OPPORTUNITY UPDATE: Opportunity Continues South with New Mobility Software – sol 380-388, March 07, 2005
After a busy week of driving with new mobility software, Opportunity continues to be in excellent health. The rover has traveled 450 meters (just over a quarter of a mile) in 6 sols. Opportunity took a couple of breaks from the trek south to use the tools on its robotic arm for investigating of a rock called “Russet” and to image a crater triplet. Atmospheric opacity has been stable, with tau hovering between 0.85 and 0.90.
Sol-by-sol summaries:
On sol 380, Opportunity placed its Mössbauer spectrometer on Russet for a five-hour integration, with remote sensing in parallel. The rover then switched to the alpha particle X-ray spectrometer for an eight-hour overnight integration.

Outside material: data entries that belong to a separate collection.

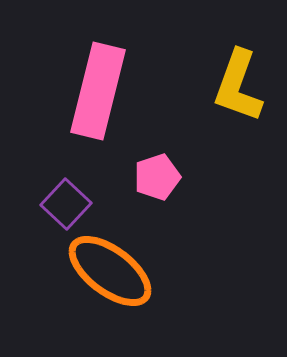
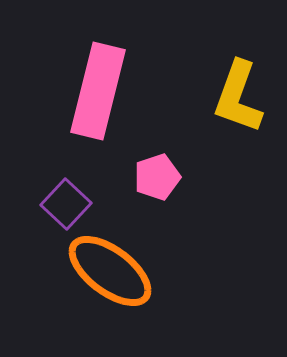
yellow L-shape: moved 11 px down
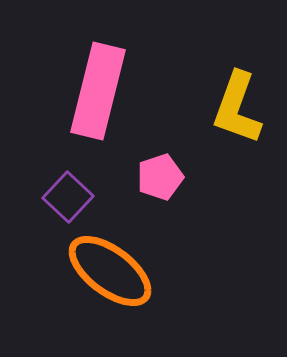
yellow L-shape: moved 1 px left, 11 px down
pink pentagon: moved 3 px right
purple square: moved 2 px right, 7 px up
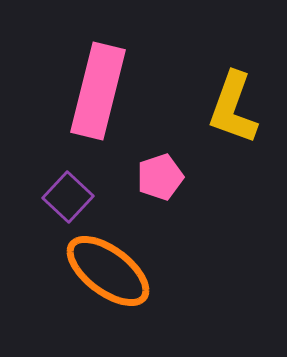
yellow L-shape: moved 4 px left
orange ellipse: moved 2 px left
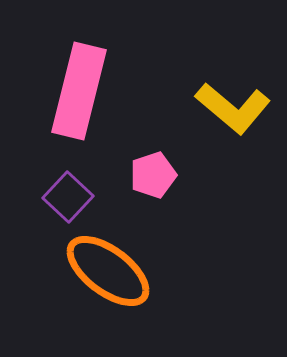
pink rectangle: moved 19 px left
yellow L-shape: rotated 70 degrees counterclockwise
pink pentagon: moved 7 px left, 2 px up
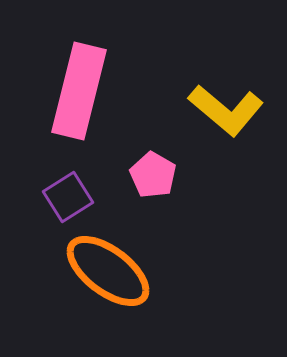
yellow L-shape: moved 7 px left, 2 px down
pink pentagon: rotated 24 degrees counterclockwise
purple square: rotated 15 degrees clockwise
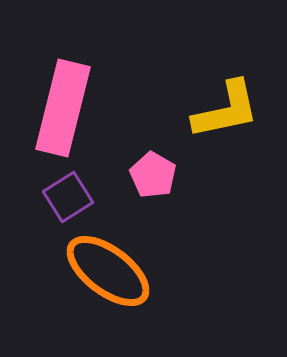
pink rectangle: moved 16 px left, 17 px down
yellow L-shape: rotated 52 degrees counterclockwise
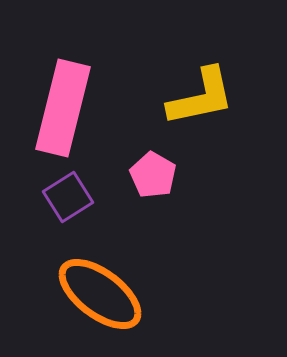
yellow L-shape: moved 25 px left, 13 px up
orange ellipse: moved 8 px left, 23 px down
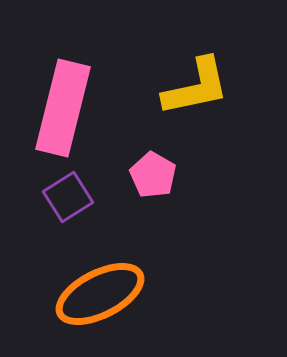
yellow L-shape: moved 5 px left, 10 px up
orange ellipse: rotated 64 degrees counterclockwise
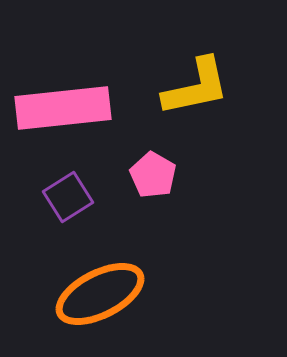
pink rectangle: rotated 70 degrees clockwise
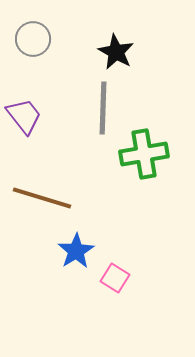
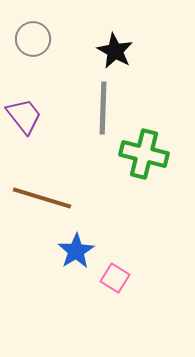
black star: moved 1 px left, 1 px up
green cross: rotated 24 degrees clockwise
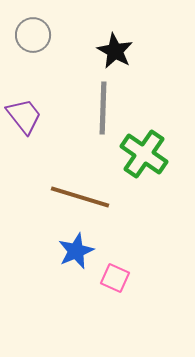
gray circle: moved 4 px up
green cross: rotated 21 degrees clockwise
brown line: moved 38 px right, 1 px up
blue star: rotated 9 degrees clockwise
pink square: rotated 8 degrees counterclockwise
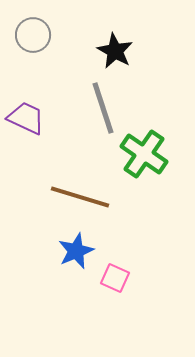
gray line: rotated 20 degrees counterclockwise
purple trapezoid: moved 2 px right, 2 px down; rotated 27 degrees counterclockwise
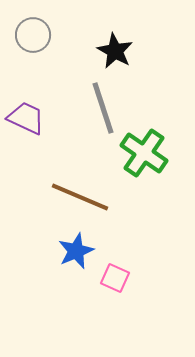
green cross: moved 1 px up
brown line: rotated 6 degrees clockwise
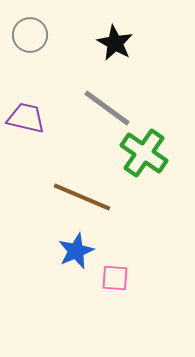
gray circle: moved 3 px left
black star: moved 8 px up
gray line: moved 4 px right; rotated 36 degrees counterclockwise
purple trapezoid: rotated 12 degrees counterclockwise
brown line: moved 2 px right
pink square: rotated 20 degrees counterclockwise
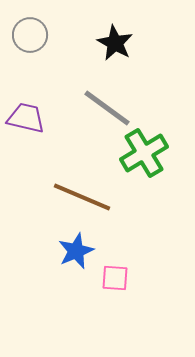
green cross: rotated 24 degrees clockwise
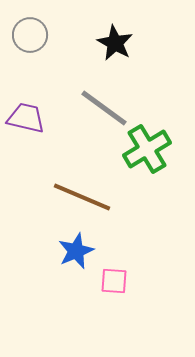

On sol 381 Opportunity took one microscopic image of Russet, stowed the arm and bumped back for some remote sensing of the same target, then went for an approximately 60-meter (197-foot) drive to the crater “Jason.”
Sol 382 was the second sol of a two-sol plan. Opportunity performed two hours of remote sensing.
The plan for sols 383 through 385 contained a first-time activity: to drive on all three sols over the weekend. On sol 383 there was a record-breaking 105-meter (344-foot) blind drive, in which the rover follows a route determined in advance by rover planners, followed by 72 meters (236 feet) of autonomous navigation, in which the rover chooses its own route around any obstacles it recognizes in images taken along the way. Sol 384 continued with 104 meters (341 feet) of autonomous navigation. Finally, Sol 385 completed the plan with an additional 109 meters (358 feet) of autonomously.
Autonomous navigation collects 15 megabytes to 25 megabytes of data per hour by imaging the passing terrain. (This would allow mobility engineers to reconstruct what happened if the drive faulted out.) As a result, flash memory was filled almost to the brim on sol 385, and sol 386 added only 6 megabytes of science data (all atmospheric science).
On sol 387, with a bit more free data volume to work with, and the team planned an approximately 80-meter (262-foot) drive to end up at a group of three small craters. The team also told Opportunity to use its navigation camera after the drive to take images for providing a 360-degree panorama of the craters.
The plan for sol 388, ending on Feb. 25, is to repeat the 6-megabyte atmospheric-science observations.